(QUESTIONS ON THE MATERIAL)
1. Set down everything in the black gloss wheels thread from "## Tyrefitter (Feb" down to "(Apr 29, 2011)", with no changes.
2. List every distinct date that appears in the post headings of the thread about black gloss wheels.
3. Extend the forum thread on black gloss wheels, starting after its final line.

(EXCERPT TO READ)

******************************

# Black gloss wheels



## MrG47 (Oct 21, 2015)

Hi all,
I currently have "normal" alloys which i regularly clean with a shampoo and a dedicated wheel mitt and an EZ brush to reach inside and behind the spokes. 
Every once in a while i use BH Auto Wheel / tar remover and give them a deep clean.










I am considering moving to black gloss wheels as shown below.










I am aware of the need to have them coated with C5 or equivalent but i am wondering whether i can continue using the same wheel cleaning process? 
In particular using BH auto wheel, tar remover and the EZ brush. Would this potentially damage the black gloss finish?

Thanks,
G

Sent from my iPhone using Tapatalk


----------



## \Rian (Aug 23, 2017)

MrG47 said:


> Hi all,
> I currently have "normal" alloys which i regularly clean with a shampoo and a dedicated wheel mitt and an EZ brush to reach inside and behind the spokes.
> Every once in a while i use BH Auto Wheel / tar remover and give them a deep clean.
> 
> ...


If they were coated in C5 using BH auto wheel, tar remover and the EZ brush would be damaging.

Regardless of the C5 the EZ brush would be damaging to gloss black!

I have c5 on my 3sdm's and I use a bodywork shampoo in a wheel bucket with a steetwise monkey mitt

1 snow foam, 
2 Rinse 
3 wash with bodywork shampoo, I use a small detailing soft brush a flat microfiber brush BandM £3 and a monkey mitt.

Then once a month use a fall out remover and top it up with a wet spray sealant that can be siply sprayed then power washed off

streetwise monkey mitt

https://www.eurocarparts.com/ecp/p/...-cloth-and-drying-towels/?553983100&0&cc5_133


----------



## Tyrefitter (Feb 13, 2010)

Rian,i use the same principal as you apart from the end when you use spray sealant & rinse off.What spray sealant do you use as mine are also gloss black coated in C5.
Thanks in advance

Andy


----------



## MBRuss (Apr 29, 2011)

\Rian said:


> If they were coated in C5 using BH auto wheel, tar remover and the EZ brush would be damaging.
> 
> Regardless of the C5 the EZ brush would be damaging to gloss black!
> 
> ...


What is your brush like?

I use the Ez brushes at the moment, but my next car will have gloss black wheels again, so I may need something more gentle.

Sent from my LYA-L09 using Tapatalk


----------



## \Rian (Aug 23, 2017)

Tyrefitter said:


> Rian,i use the same principal as you apart from the end when you use spray sealant & rinse off.What spray sealant do you use as mine are also gloss black coated in C5.
> Thanks in advance
> 
> Andy


At the moment I use AF aquacoat, but will be trying purity x next


----------



## \Rian (Aug 23, 2017)

MBRuss said:


> What is your brush like?
> 
> I use the Ez brushes at the moment, but my next car will have gloss black wheels again, so I may need something more gentle.

******************************

(INFORMATION)
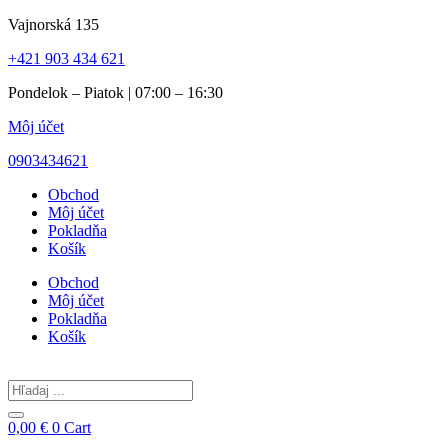
Preskočiť
Vajnorská 135
na
+421 903 434 621
obsah
Pondelok – Piatok | 07:00 – 16:30
Môj účet
0903434621
Obchod
Môj účet
Pokladňa
Košík
Obchod
Môj účet
Pokladňa
Košík
Search
...
0,00
€
0
Cart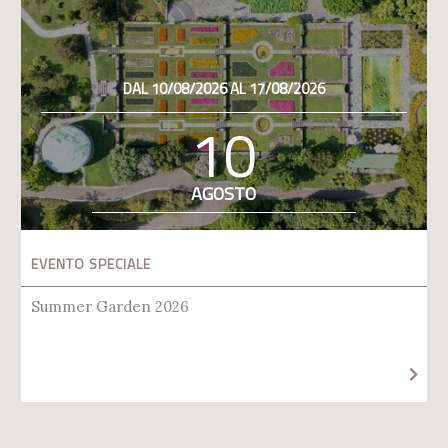
DAL 10/08/2026 AL 17/08/2026
10
AGOSTO
EVENTO SPECIALE
Summer Garden 2026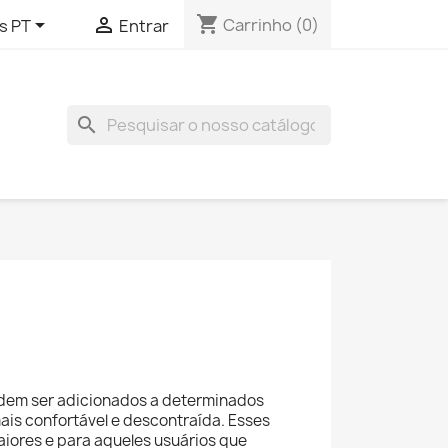
shopping_cart


Carrinho
(0)
s PT
Entrar
search
podem ser adicionados a determinados
is confortável e descontraída. Esses
aiores e para aqueles usuários que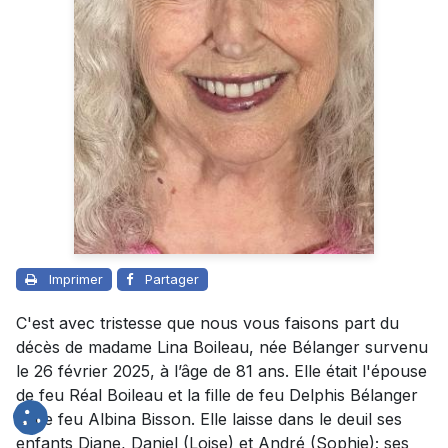
Imprimer
Partager
C'est avec tristesse que nous vous faisons part du
décès de madame Lina Boileau, née Bélanger survenu
le 26 février 2025, à l’âge de 81 ans. Elle était l'épouse
de feu Réal Boileau et la fille de feu Delphis Bélanger
et de feu Albina Bisson. Elle laisse dans le deuil ses
enfants Diane, Daniel (Loise) et André (Sophie); ses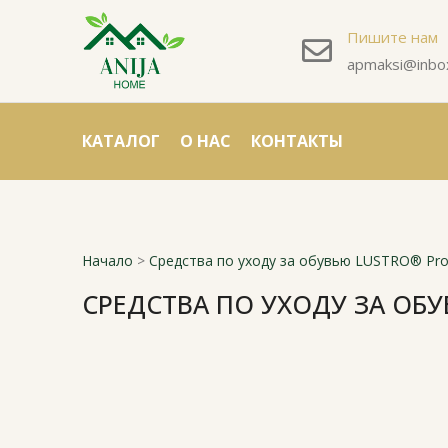
Пишите нам
apmaksi@inbox
КАТАЛОГ
О НАС
КОНТАКТЫ
Начало
>
Средства по уходу за обувью LUSTRO® Prof
СРЕДСТВА ПО УХОДУ ЗА ОБУ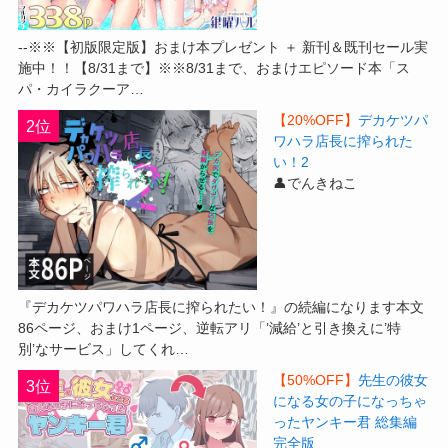
--※※【初版限定版】おまけ本プレゼント ＋ 新刊＆既刊セール実
施中！！【8/31まで】※※8/31まで、おまけエピソード本「ス
パ・カイラクーア…
【20%OFF】
デカケツパ
2位
ワハラ店長に搾られた
い！2
👤でんきねこ
『デカケツパワハラ店長に搾られたい！』の続編になります本文
86ページ、おまけ1ページ、逆転アリ「’減給’と引き換えに’特
別’なサービス」してくれ…
【50%OFF】
先生の彼女
3位
になる女の子になっちゃ
ったヤンキー君 総集編
完全版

******************************

(ANSWERS FOR THE EXERCISE)
1.
## Tyrefitter (Feb 13, 2010)

Rian,i use the same principal as you apart from the end when you use spray sealant & rinse off.What spray sealant do you use as mine are also gloss black coated in C5.
Thanks in advance

Andy


----------



## MBRuss (Apr 29, 2011)

2. Oct 21, 2015; Aug 23, 2017; Feb 13, 2010; Apr 29, 2011

3.
> 
> Sent from my LYA-L09 using Tapatalk


Pics ain't great but it flat so fits easy between caliper and rim also, long enough also, cost 3quid and is softer than a bristle brush























Sent from my MI MAX 2 using Tapatalk


----------



## MBRuss (Apr 29, 2011)

Looks a bit like that new wooly wormit thing that PanTheOrganizer had a while back.

Sent from my LYA-L09 using Tapatalk


----------



## \Rian (Aug 23, 2017)

MBRuss said:


> Looks a bit like that new wooly wormit thing that PanTheOrganizer had a while back.
> 
> Sent from my LYA-L09 using Tapatalk


I dont follow Pan so havent seen may of his new vids , just googled it and very similar, the wooly wormit obviously has no handle and that makese sense as the one ive showed is long enough to reach the back of the wheel without the handle, I may look at removing it,

But other than the handle and the lug nut cleaner almost the same.

Oh yea and price, that wooly wormit looks expensive for what it is.


----------



## MBRuss (Apr 29, 2011)

What's inside the microfibre bit of yours then?

The Woolly Wormit is all rubber inside with metal safely inside the rubber so you can bend it into shape.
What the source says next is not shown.